§ **WHAT YOU NEED TO DO**: Search the data below, and report every line in which "cameras" occurs.

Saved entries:

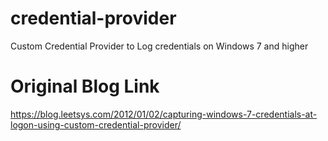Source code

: # credential-provider
Custom Credential Provider to Log credentials on Windows 7 and higher

# Original Blog Link
https://blog.leetsys.com/2012/01/02/capturing-windows-7-credentials-at-logon-using-custom-credential-provider/
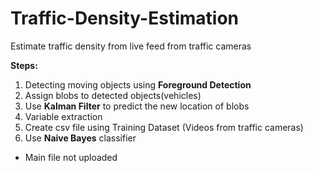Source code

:# Traffic-Density-Estimation

Estimate traffic density from live feed from traffic cameras

**Steps:**
1. Detecting moving objects using **Foreground Detection**
2. Assign blobs to detected objects(vehicles)
3. Use **Kalman Filter** to predict the new location of blobs
4. Variable extraction
5. Create csv file using Training Dataset (Videos from traffic cameras)
6. Use **Naive Bayes** classifier

* Main file not uploaded
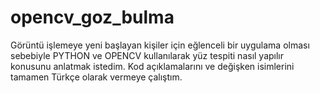 # opencv_goz_bulma
Görüntü işlemeye yeni başlayan kişiler için eğlenceli bir uygulama olması sebebiyle PYTHON ve OPENCV kullanılarak yüz tespiti nasıl yapılır konusunu anlatmak istedim. Kod açıklamalarını ve değişken isimlerini tamamen Türkçe olarak vermeye çalıştım.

§ **ANSWER TO THE PROBLEM**:
Estimate traffic density from live feed from traffic cameras
5. Create csv file using Training Dataset (Videos from traffic cameras)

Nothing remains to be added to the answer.